Our qualitative problem statements (see Online Appendix C for complete list) were derived from a broad cross-section of the EM physician population and may act as a starting point for those seeking to engage in research and/or scholarship in the domain of gender equity within EM. While we have identified key challenges to achieving gender equity, much more research is needed in understanding why these challenges exist and how to change the systems we work within to better improve equity in our field. We invite members of the CAEP community and beyond to consider engaging in this domain of scholarly work to help us in achieving gender parity within our specialty.


Gender inequity is a national problem for Canadian emergency medicine providers. We have clear evidence that gender inequities in emergency medicine can result in diminishment of the strengths that physicians identifying as women bring to their work [3, 18]. Further we know from past research that this impacts career satisfaction and longevity for female emergency physicians.

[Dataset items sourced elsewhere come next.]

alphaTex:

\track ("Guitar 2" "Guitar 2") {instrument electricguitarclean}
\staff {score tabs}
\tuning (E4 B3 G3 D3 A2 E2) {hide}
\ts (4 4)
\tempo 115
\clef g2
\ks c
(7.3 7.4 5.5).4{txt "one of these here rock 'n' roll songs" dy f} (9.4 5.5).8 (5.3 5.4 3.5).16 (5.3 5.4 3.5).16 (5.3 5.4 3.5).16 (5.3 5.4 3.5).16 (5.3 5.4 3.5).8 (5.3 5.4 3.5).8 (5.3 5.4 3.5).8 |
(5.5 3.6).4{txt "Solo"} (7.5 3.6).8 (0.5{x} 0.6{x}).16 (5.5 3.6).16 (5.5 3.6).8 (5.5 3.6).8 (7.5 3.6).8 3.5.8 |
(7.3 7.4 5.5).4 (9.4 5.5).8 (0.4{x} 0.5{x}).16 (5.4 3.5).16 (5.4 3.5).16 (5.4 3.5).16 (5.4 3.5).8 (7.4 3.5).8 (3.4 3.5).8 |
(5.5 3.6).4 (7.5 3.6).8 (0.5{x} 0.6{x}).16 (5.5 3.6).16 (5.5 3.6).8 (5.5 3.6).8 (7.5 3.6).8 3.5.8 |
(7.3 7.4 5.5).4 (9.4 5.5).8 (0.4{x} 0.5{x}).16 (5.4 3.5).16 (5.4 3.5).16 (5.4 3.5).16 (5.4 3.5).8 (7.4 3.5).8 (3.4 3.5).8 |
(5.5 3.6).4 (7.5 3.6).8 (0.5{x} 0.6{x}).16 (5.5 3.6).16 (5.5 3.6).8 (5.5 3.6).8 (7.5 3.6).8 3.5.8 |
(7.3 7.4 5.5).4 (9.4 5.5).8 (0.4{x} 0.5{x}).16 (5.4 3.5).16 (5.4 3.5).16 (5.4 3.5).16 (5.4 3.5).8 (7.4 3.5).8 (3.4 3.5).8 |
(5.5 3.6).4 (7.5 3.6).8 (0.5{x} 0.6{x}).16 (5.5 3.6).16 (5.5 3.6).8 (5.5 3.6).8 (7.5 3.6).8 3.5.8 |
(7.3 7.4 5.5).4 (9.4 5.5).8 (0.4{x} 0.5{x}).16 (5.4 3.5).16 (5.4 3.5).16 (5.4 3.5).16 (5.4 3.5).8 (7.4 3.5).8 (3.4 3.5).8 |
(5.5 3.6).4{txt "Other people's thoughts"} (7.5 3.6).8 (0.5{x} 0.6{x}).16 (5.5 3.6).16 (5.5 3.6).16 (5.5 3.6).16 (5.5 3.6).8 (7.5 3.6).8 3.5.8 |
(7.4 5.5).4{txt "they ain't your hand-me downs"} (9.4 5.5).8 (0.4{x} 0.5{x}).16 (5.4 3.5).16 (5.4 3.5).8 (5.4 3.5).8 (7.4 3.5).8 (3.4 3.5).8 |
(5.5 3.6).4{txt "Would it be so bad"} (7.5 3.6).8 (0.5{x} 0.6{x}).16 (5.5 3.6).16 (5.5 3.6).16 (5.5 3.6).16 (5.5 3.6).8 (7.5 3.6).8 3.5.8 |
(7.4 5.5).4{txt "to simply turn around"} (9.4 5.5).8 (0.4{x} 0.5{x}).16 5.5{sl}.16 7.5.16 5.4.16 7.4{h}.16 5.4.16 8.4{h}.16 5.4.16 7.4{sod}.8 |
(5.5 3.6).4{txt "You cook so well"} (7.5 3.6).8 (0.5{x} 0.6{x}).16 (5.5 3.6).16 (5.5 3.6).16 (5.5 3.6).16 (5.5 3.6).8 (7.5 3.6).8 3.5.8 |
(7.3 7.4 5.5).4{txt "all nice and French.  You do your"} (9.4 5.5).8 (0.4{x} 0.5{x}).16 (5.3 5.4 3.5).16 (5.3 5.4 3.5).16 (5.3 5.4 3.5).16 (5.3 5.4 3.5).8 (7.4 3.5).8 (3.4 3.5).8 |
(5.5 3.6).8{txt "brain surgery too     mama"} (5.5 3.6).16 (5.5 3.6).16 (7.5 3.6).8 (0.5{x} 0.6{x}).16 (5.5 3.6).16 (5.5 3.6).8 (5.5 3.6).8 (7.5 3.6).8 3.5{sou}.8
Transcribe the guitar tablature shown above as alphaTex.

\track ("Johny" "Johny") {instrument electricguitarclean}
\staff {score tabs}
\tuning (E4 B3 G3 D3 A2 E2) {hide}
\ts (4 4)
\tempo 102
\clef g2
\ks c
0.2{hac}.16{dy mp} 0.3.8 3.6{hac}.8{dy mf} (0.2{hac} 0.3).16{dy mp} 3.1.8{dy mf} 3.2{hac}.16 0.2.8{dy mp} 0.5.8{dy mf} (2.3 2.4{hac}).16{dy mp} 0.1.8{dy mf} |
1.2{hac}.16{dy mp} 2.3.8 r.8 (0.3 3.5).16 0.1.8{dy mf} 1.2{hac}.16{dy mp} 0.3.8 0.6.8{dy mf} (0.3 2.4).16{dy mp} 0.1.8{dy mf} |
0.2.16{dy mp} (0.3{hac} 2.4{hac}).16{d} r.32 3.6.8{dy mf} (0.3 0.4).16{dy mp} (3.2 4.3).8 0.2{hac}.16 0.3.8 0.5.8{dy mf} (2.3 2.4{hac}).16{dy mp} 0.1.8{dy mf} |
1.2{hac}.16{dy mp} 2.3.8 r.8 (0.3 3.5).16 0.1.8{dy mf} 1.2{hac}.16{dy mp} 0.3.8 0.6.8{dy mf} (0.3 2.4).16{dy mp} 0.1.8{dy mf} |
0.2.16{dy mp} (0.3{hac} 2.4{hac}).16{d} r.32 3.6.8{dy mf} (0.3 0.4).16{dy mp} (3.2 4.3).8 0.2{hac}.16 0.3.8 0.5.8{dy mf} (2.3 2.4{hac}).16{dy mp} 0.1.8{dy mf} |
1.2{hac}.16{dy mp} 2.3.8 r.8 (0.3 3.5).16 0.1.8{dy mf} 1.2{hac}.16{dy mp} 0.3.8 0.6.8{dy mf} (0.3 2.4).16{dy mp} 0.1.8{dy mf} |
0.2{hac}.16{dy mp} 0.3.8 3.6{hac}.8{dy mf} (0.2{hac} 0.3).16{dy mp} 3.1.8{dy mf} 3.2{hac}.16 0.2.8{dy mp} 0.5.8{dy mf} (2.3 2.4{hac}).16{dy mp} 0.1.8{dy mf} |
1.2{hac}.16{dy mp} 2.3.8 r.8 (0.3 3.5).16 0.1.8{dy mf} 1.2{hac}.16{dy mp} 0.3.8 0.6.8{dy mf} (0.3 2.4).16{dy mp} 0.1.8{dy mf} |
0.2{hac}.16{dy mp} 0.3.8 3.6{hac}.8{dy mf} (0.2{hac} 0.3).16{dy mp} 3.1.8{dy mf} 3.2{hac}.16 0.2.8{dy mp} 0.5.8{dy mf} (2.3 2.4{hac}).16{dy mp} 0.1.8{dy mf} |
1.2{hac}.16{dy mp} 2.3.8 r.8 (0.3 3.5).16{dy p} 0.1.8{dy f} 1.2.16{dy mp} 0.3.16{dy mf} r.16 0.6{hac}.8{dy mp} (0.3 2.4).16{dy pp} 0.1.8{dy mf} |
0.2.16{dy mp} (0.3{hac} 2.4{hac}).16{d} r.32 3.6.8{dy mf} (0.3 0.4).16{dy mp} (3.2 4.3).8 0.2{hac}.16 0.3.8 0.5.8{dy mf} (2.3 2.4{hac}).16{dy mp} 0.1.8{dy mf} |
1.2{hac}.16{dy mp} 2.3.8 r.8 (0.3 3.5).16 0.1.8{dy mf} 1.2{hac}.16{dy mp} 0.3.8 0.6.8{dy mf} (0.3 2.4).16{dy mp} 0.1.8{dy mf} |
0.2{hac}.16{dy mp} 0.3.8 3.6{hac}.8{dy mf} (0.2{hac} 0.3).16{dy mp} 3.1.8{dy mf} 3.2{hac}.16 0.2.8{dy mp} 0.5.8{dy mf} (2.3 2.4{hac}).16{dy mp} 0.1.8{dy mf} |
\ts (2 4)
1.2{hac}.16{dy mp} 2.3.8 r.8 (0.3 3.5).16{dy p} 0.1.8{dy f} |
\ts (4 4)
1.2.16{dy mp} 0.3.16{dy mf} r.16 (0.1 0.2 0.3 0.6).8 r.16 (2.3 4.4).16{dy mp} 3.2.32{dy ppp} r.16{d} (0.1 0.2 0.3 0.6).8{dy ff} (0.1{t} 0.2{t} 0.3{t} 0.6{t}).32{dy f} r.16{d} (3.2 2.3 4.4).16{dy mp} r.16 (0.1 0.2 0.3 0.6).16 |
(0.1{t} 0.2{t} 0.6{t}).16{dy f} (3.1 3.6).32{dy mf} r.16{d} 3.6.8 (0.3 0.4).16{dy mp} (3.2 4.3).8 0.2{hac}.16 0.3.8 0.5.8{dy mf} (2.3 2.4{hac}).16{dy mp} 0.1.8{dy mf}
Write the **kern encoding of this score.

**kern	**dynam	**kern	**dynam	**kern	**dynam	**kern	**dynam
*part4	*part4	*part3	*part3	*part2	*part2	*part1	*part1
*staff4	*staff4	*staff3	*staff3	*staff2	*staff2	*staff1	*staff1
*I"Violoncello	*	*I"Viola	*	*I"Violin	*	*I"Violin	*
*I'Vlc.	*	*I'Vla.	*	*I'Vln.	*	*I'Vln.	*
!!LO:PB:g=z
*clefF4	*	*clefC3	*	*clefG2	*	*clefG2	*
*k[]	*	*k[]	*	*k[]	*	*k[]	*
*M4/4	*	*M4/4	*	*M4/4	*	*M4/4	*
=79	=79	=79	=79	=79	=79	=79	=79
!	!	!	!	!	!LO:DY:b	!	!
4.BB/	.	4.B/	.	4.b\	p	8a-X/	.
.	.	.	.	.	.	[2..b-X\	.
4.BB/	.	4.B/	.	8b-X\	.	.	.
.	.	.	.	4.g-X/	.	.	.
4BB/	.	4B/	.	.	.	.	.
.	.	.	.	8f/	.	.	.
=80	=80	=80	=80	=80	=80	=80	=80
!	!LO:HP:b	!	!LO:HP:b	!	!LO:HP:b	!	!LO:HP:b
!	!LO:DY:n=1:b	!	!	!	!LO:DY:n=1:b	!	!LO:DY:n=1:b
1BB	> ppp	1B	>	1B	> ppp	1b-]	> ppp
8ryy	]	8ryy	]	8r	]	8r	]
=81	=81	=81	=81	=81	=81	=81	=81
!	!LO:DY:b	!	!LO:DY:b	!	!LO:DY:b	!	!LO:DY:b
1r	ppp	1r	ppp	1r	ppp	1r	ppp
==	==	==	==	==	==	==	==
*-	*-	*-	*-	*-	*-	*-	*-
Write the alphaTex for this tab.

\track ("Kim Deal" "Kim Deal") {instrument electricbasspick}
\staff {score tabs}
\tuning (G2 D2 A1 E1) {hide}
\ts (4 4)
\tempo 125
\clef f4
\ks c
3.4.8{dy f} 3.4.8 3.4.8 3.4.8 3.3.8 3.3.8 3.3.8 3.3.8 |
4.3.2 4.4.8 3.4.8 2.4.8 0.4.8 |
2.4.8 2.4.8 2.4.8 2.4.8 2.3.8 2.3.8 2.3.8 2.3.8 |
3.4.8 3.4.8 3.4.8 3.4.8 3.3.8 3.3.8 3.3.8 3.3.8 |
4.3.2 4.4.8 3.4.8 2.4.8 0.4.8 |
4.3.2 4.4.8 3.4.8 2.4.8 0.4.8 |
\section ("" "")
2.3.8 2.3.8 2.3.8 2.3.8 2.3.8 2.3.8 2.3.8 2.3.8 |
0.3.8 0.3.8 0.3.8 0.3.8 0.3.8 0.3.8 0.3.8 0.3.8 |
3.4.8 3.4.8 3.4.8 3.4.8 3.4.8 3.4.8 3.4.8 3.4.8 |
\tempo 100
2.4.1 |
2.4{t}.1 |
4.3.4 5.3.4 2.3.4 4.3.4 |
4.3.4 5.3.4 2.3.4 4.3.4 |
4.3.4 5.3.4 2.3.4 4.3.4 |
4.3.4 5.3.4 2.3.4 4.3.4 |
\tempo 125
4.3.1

Ultimately these factors can negatively impact healthcare satisfaction and outcomes for our patients [2, 4, 40]. We have not yet reached gender parity in many aspects of Canadian emergency medicine and this is likely, at least in part, due to persisting gender inequities and bias [9, 13, 14].

This academic symposium panel has described both important problems related to gender equity and has provided actionable recommendations for all emergency physicians to consider. We hope that these recommendations can be implemented in emergency departments across the country and that this research sparks further investigations into the important challenges with gender equity in emergency medicine in Canada that we have identified.